People Directory

Yoshitaka Iwasaki



About Me

Dr. Yoshi Iwasaki is Professor and Associate Dean, Research in the University of Alberta’s Faculty of Extension with over 18 and a half years of experience in community-based research, capacity-building, and knowledge mobilization. His areas of specialization include: (a) culture, diversity, and community-university engagement; (b) active living and quality of life (e.g., meaning-making, mental health, and leisure); and (c) participatory action research (PAR) to address social justice issues (e.g., human rights, social exclusion/inclusion, discrimination, marginalization/stigmatization, and empowerment). His Ph.D. in Recreation and Leisure Studies was completed at the University of Waterloo, Faculty of Applied Health Sciences in 1998. His previous employment includes being Professor in the Department of Rehabilitation Sciences, College of Health Professions and Social Work at Temple University, Philadelphia, Pennsylvania from 2006 to 2011, and in the Faculty of Physical Education and Recreation Studies at the University of Manitoba from 1998 to 2006.


With over 18 and a half years of experience at post-secondary education settings in Canada and the United States, Dr. Iwasaki's work involves respectfully engaging and mobilizing population groups who are often marginalized to address significant societal challenges, such as cross-cultural issues, social exclusion/inclusion, and mental health issues. Using a holistic, meaning-oriented, and strengths-based approach, his transdisciplinary and cross-sectoral team’s work (including participatory action research, PAR) aims to build thriving communities and provide an effective support system through co-creating and co-implementing people-centered solutions in diverse communities. The integration of “engagement scholarship” into such work has been a recent focus. Dr. Iwasaki’s research team has worked with and engaged Indigenous peoples, culturally diverse “high-risk/at-risk” youth, and persons with disabilities such as mental illness to address social justice issues in a global context. Since 2011 his interdisciplinary and cross-sectoral team has been using a youth-guided PAR approach to respectfully engaging and supporting high-risk youth, by strategically mobilizing youth leadership to inspire and mobilize youth (e.g., Aboriginal, immigrant, and street-involved youth) as agents for positive changes at personal, social, and system levels.

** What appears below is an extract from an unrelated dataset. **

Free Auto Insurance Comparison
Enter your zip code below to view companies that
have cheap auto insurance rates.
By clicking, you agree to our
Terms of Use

Another area of his team’s recent exploration includes the role of leisure engagement in meaning-making. With over $5 million external research support including federal grants from NIH, SSHRC, and CIHR, his work has appeared in over 85 refereed academic and professional journal articles.

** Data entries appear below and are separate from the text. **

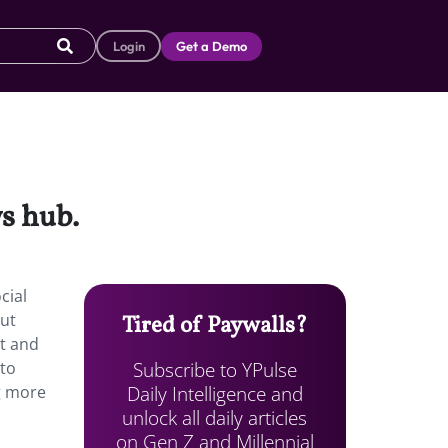
Login
Get a Demo
s hub.
cial
But
Tired of Paywalls?
nt and
Subscribe to YPulse
 to
Daily Intelligence and
ng more
unlock all daily articles
on Gen Z and Millennial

I currently accept to work with students in Master of Arts in Community Engagement (MACE) and in leisure studies and/or meaning-making, engagement, and mental health issues at honor’s undergraduate, master’s, doctoral, and post-doctoral levels. I have acted as the advisor or a thesis committee member of over 40 doctoral, master’s, or honor’s undergraduate students, including my primary supervision of 18 students at Canadian and American universities. Please feel free to email me if you are interested or have questions.

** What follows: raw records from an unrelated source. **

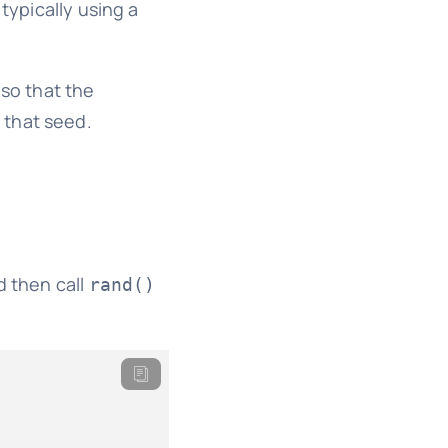
typically using a
 so that the
 that seed.
 then call
rand()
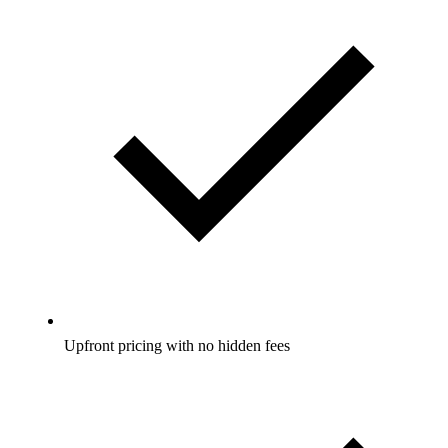
Upfront pricing with no hidden fees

Guided by our ongoing PAR on youth engagement, our team has facilitated workshops and university courses (e.g., community-service learning course) by incorporating youth-centered, community-based approaches. Please feel free to contact me or another member of our team if you are interested in learning more about our “youth engagement” workshops and courses designed for professionals, college students, and others. In particular, such a course provides the students with both breadth and depth of knowledge about issues and approaches to respectfully engaging and working with "high-risk/at-risk" youth in order to build a community of learning and support from both conceptual and practical perspectives.